Locally Weighted Linear Regression
In part, your trouble stemmed from an attempt to determine exact/symbolic results from your data. Even for this modestly-sized set, the objective function you were feeding to Minimize[]
is already sufficiently complicated, which is why it takes long.
As I previously noted, using NMinimize[]
instead will give you the numerical values you need. Less expensively, tho, one can use the built-in functions specialized for the purpose. For instance, you can use LeastSquares[]
like so:
With[{case = {1, 121}, t = 50},
wd = DiagonalMatrix[Exp[-Map[Composition[#.# &, {1, #} - case &], trainX]/(4 t^2)]];
LeastSquares[wd.DesignMatrix[Transpose[{trainX, trainY}], x, x], wd.(N @ trainY)]]

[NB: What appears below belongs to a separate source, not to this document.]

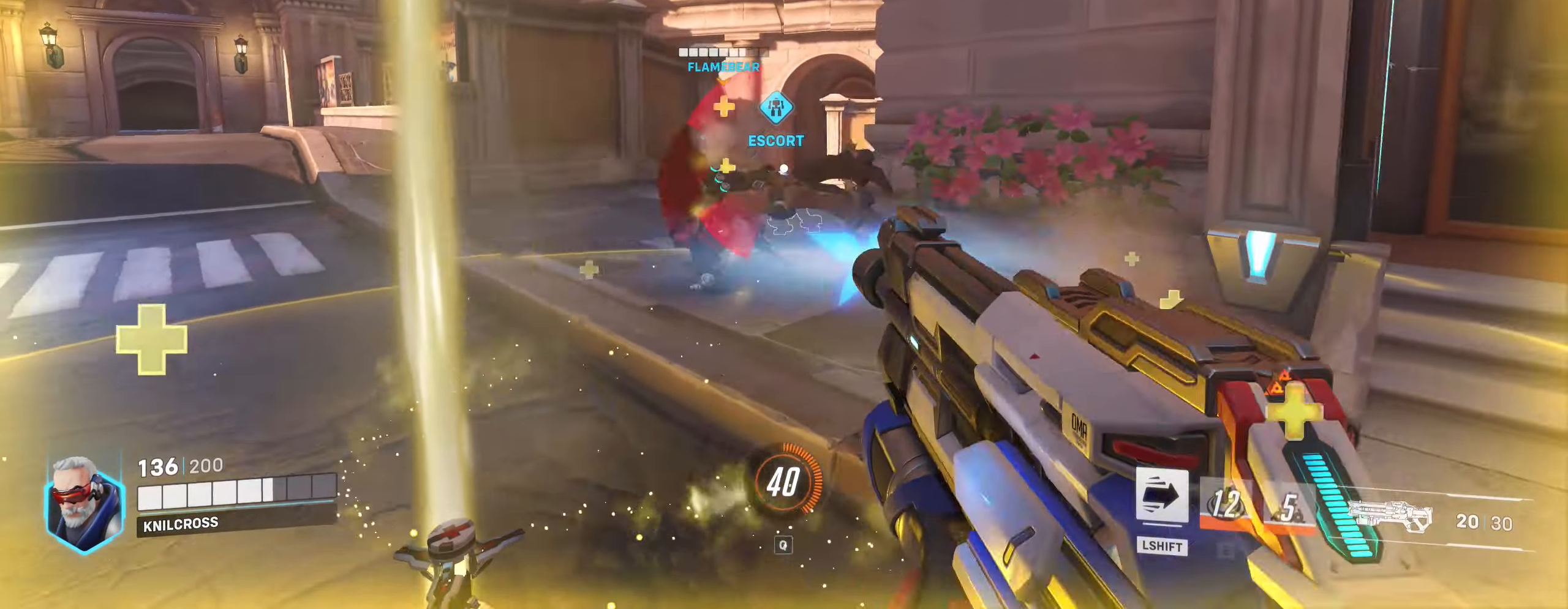
{"keys": ["s"], "mouse": [], "events": [[50, "d", "up"], [50, "s", "down"], [150, "a", "down"], [233, "mouse_left", "up"], [233, "s", "up"], [333, "s", "down"], [366, "a", "up"], [383, "space", "down"], [466, "space", "up"]]}
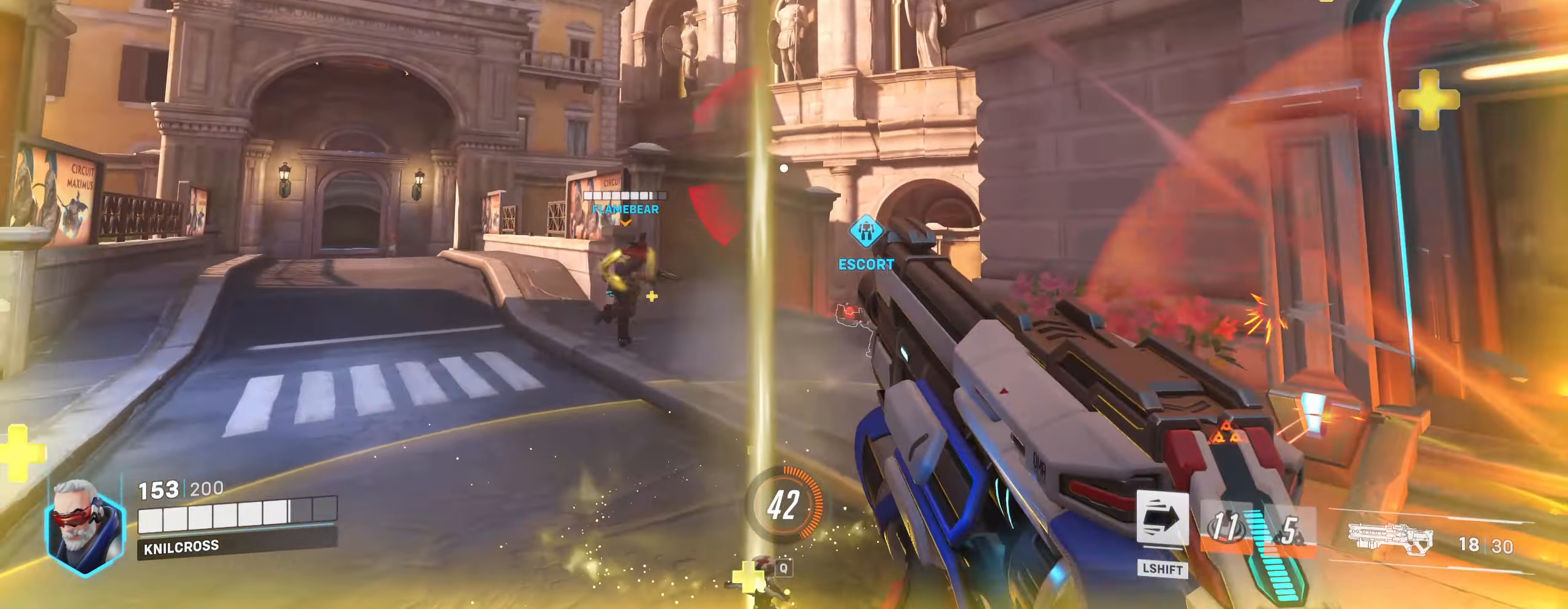
{"keys": ["s"], "mouse": ["left"], "events": [[66, "d", "down"], [133, "mouse_left", "down"], [216, "mouse_left", "up"], [300, "d", "up"], [366, "mouse_left", "down"]]}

The sufficiently observant reader will notice two features in this weighted least squares problem: 1. the diagonal matrix contains the square roots of the original weights (think about why this must be so); and 2. we need to use N[]
in this case as well (without it, we end up doing the same thing that doomed the Minimize[]
approach).
Of course, since weighted regression is a relatively common operation, Mathematica provides for a function called, appropriately enough, LinearModelFit[]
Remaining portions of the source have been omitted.